Lesson from Brexit: Education can bridge social divide
By Tay Kay Luan
We can learn many lessons from the recent Brexit experience in the United Kingdom, when people voted to leave the European Union.
It clearly demonstrated the wide gaps in voting patterns between the different social groups and regions in the UK.
Those who wanted UK to leave the EU expressed concern for the following issues, or gave these, more or less, as the reasons why they voted to leave:
- Fear of new migrants, resentment against cheap labour at the expense of local job opportunities, rising cost of living, external interference and rising inequality
- There is a wide feeling among UK citizens that foreigners are willing to do the same job for lesser pay and this has led to resentment. Many companies prefer cheaper labour from EU.
The Daily Telegraph reported that Brexit showed the importance of education, income and location. All of these come back to the capacity to earn, which correlates to the level of education.
Education, in every sense, is one of the fundamental elements of sustainable development, and a critical input towards bridging inequality and the social divide.
There is empirical evidence that sustainable economic development must come with substantial investment in human capital.
Michael Porter in his book “Competitive Advantage of Nations”, singled out innovations in human capital through education and training as major drivers behind the success of leading nations – US, Korea, Japan, Singapore, Sweden and Germany.
Education broadens and enriches people’s perspectives and aids innovation. It uplifts the quality of lives and brings social benefits to individuals and society.
At the business level, education raises people’s productivity and creativity and promotes entrepreneurship and technological advances and adaptation to change.
In addition, it plays a very crucial role in securing economic and social progress and improving income distribution.
Malaysia has achieved considerable success in terms of an increase in the number of university graduates. But employing graduates without the capacity to learn, adapt and assimilate the knowledge for organisational outcomes will lead to problems.
In the context of constant dynamic change, including the shift to a knowledge and innovation age, an additional set of capabilities – which allow them to effectively manage the process and efficiently respond to a new environment – is needed.

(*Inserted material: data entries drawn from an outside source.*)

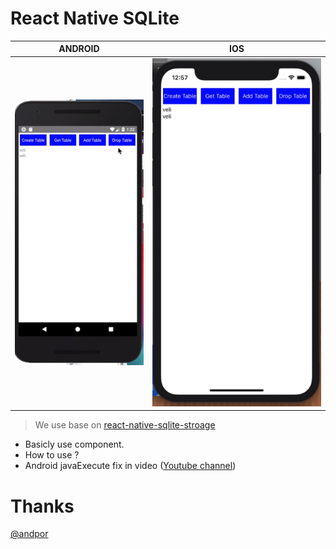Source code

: # React Native SQLite

| ANDROID       | IOS |
| ------------- | ------------- |
| ![rnsqlite](https://github.com/VB10/RNSQlite/blob/master/screenshot/android.png?raw=true)  | ![rnsqlite](https://github.com/VB10/RNSQlite/blob/master/screenshot/ios.png?raw=true)  |

> We use base on [react-native-sqlite-stroage]([https://link](https://github.com/andpor/react-native-sqlite-storage))


- Basicly use component.
- How to use ? 
- Android javaExecute fix in video ([Youtube channel](https://www.youtube.com/channel/UCdUaAKTLJrPZFStzEJnpQAg))

# Thanks
[@andpor](https://github.com/andpor)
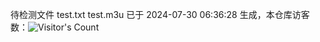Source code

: 待检测文件 test.txt test.m3u 已于 2024-07-30 06:36:28 生成，本仓库访客数：![Visitor's Count](https://profile-counter.glitch.me/pxiptv_TV/count.svg)
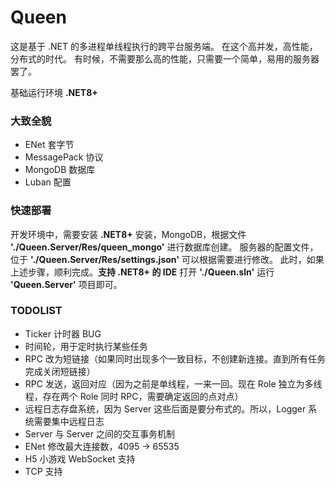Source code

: # Queen

这是基于 .NET 的多进程单线程执行的跨平台服务端。
在这个高并发，高性能，分布式的时代。
有时候，不需要那么高的性能，只需要一个简单，易用的服务器罢了。

基础运行环境 **.NET8+**

### 大致全貌

- ENet 套字节
- MessagePack 协议
- MongoDB 数据库
- Luban 配置

### 快速部署

开发环境中，需要安装 **.NET8+**
安装，MongoDB，根据文件 **'./Queen.Server/Res/queen_mongo'** 进行数据库创建。
服务器的配置文件，位于 **'./Queen.Server/Res/settings.json'** 可以根据需要进行修改。
此时，如果上述步骤，顺利完成。**支持 .NET8+ 的 IDE** 打开 **'./Queen.sln'** 运行 **'Queen.Server'** 项目即可。

### TODOLIST

- Ticker 计时器 BUG
- 时间轮，用于定时执行某些任务
- RPC 改为短链接（如果同时出现多个一致目标，不创建新连接。直到所有任务完成关闭短链接）
- RPC 发送，返回对应（因为之前是单线程，一来一回。现在 Role 独立为多线程，存在两个 Role 同时 RPC，需要确定返回的点对点）
- 远程日志存盘系统，因为 Server 这些后面是要分布式的。所以，Logger 系统需要集中远程日志
- Server 与 Server 之间的交互事务机制
- ENet 修改最大连接数，4095 -> 65535
- H5 小游戏 WebSocket 支持
- TCP 支持
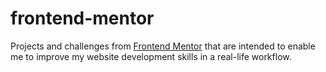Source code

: # frontend-mentor
Projects and challenges from [Frontend Mentor](https://www.frontendmentor.io) that are intended to enable me to improve my website development skills in a real-life workflow.
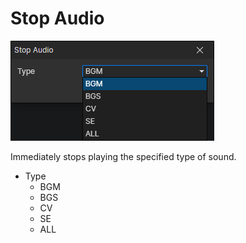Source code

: # Stop Audio

![](img/stopAudio-1.png)

Immediately stops playing the specified type of sound.

- Type
  - BGM
  - BGS
  - CV
  - SE
  - ALL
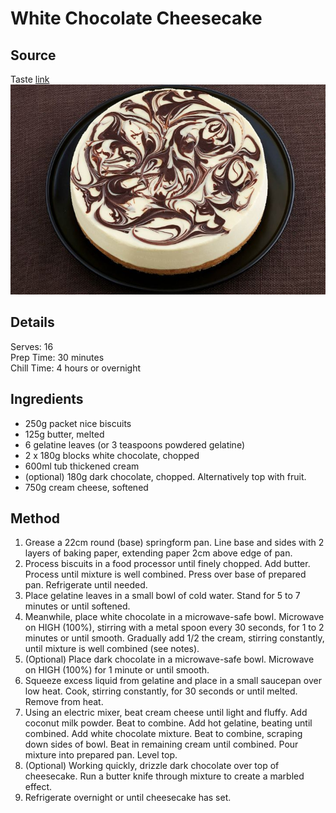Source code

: # White Chocolate Cheesecake

## Source
Taste [link](https://www.taste.com.au/recipes/no-bake-white-chocolate-cheesecake/1166491c-9b8c-4afc-8031-b1b628d796a9url)\
![alt-text](./pictures/white-chocolate-cheesecake.jpeg)

## Details
Serves: 16 \
Prep Time: 30 minutes\
Chill Time: 4 hours or overnight

## Ingredients
- 250g packet nice biscuits
- 125g butter, melted
- 6 gelatine leaves (or 3 teaspoons powdered gelatine)
- 2 x 180g blocks white chocolate, chopped
- 600ml tub thickened cream
- (optional) 180g dark chocolate, chopped. Alternatively top with fruit.
- 750g cream cheese, softened

## Method
1. Grease a 22cm round (base) springform pan. Line base and sides with 2 layers of baking paper, extending paper 2cm above edge of pan.
2. Process biscuits in a food processor until finely chopped. Add butter. Process until mixture is well combined. Press over base of prepared pan. Refrigerate until needed.
3. Place gelatine leaves in a small bowl of cold water. Stand for 5 to 7 minutes or until softened.
4. Meanwhile, place white chocolate in a microwave-safe bowl. Microwave on HIGH (100%), stirring with a metal spoon every 30 seconds, for 1 to 2 minutes or until smooth. Gradually add 1/2 the cream, stirring constantly, until mixture is well combined (see notes).
5. (Optional) Place dark chocolate in a microwave-safe bowl. Microwave on HIGH (100%) for 1 minute or until smooth.
6. Squeeze excess liquid from gelatine and place in a small saucepan over low heat. Cook, stirring constantly, for 30 seconds or until melted. Remove from heat.
7. Using an electric mixer, beat cream cheese until light and fluffy. Add coconut milk powder. Beat to combine. Add hot gelatine, beating until combined. Add white chocolate mixture. Beat to combine, scraping down sides of bowl. Beat in remaining cream until combined. Pour mixture into prepared pan. Level top.
8. (Optional) Working quickly, drizzle dark chocolate over top of cheesecake. Run a butter knife through mixture to create a marbled effect.
9. Refrigerate overnight or until cheesecake has set.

In today’s competitive environment, a well-educated and trained workforce is the differentiator. Malaysia is no exception.
There have been many complaints about the quality of local graduates and their inability to assimilate to the work environment and their poor command of language.
For working adults, therefore, the need to be professionally qualified has become an integral part of human capital development and strategy.
Corporations and professional firms, hence, have a social obligation towards fulfilling these roles for their members.
Enhancing their intellectual capacity will help eliminate development and social gaps. More importantly, it is to ensure the workforce acquires the necessary competencies to stay employable and remain competitive.
Access to education and learning is a must as it not only improves quality and standards, but also helps with the agenda of achieving national prosperity and stability.
In many cases, opportunities to upgrade are exclusive and reserved for high performers.
Access to education is now much simpler with advancement in digital learning, and making it more inclusive is the best way to grow our human talent pipeline.
On this basis, organisations will be expected to fulfil their social responsibility roles to ensure professional education is inclusive and available to anyone who wishes to learn.
More compelling are the people without tertiary education due to lack of opportunities and financial affordability.
These include supervisors, junior technicians and non-executives. For them, professional certification routes are an alternative career pathway.
Therefore, it is important that the government and business take note of the lessons from Brexit.
The main lesson is this: If the social divide due to increasing income disparity is not addressed, people will ultimately express their resentment sooner or later.
The social divide can be narrowed by giving people access to education.
Tay Kay Luan was the former Chief Executive Officer of the Asian Institute of Chartered Bankers (AICB).